[Given records Boundary: Start]

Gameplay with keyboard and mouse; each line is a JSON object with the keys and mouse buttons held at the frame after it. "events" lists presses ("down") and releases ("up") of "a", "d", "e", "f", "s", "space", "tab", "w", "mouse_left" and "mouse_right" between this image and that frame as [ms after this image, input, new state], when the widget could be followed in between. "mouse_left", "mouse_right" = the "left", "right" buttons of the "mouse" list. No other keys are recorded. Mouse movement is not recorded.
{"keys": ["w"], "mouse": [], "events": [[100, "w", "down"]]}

[Given records Boundary: End]
[Given records Boundary: Start]

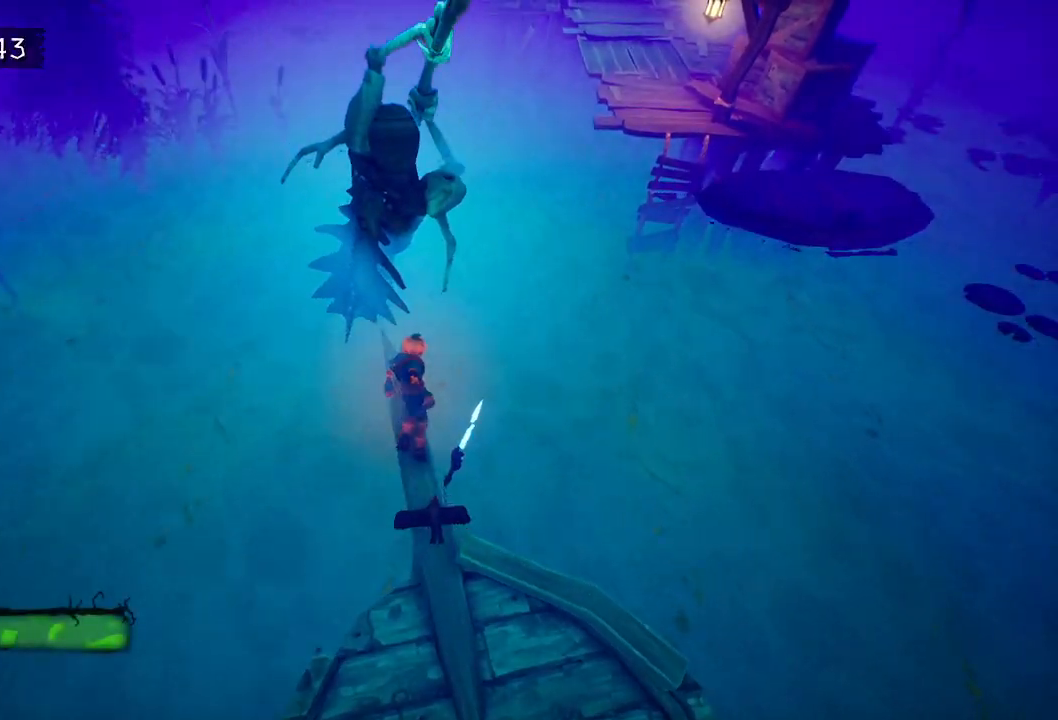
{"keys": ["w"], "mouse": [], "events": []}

[Given records Boundary: End]

From the records above, pick out and copy each line holding the word "down".

Gameplay with keyboard and mouse; each line is a JSON object with the keys and mouse buttons held at the frame after it. "events" lists presses ("down") and releases ("up") of "a", "d", "e", "f", "s", "space", "tab", "w", "mouse_left" and "mouse_right" between this image and that frame as [ms after this image, input, new state], when the widget could be followed in between. "mouse_left", "mouse_right" = the "left", "right" buttons of the "mouse" list. No other keys are recorded. Mouse movement is not recorded.
{"keys": ["w"], "mouse": [], "events": [[100, "w", "down"]]}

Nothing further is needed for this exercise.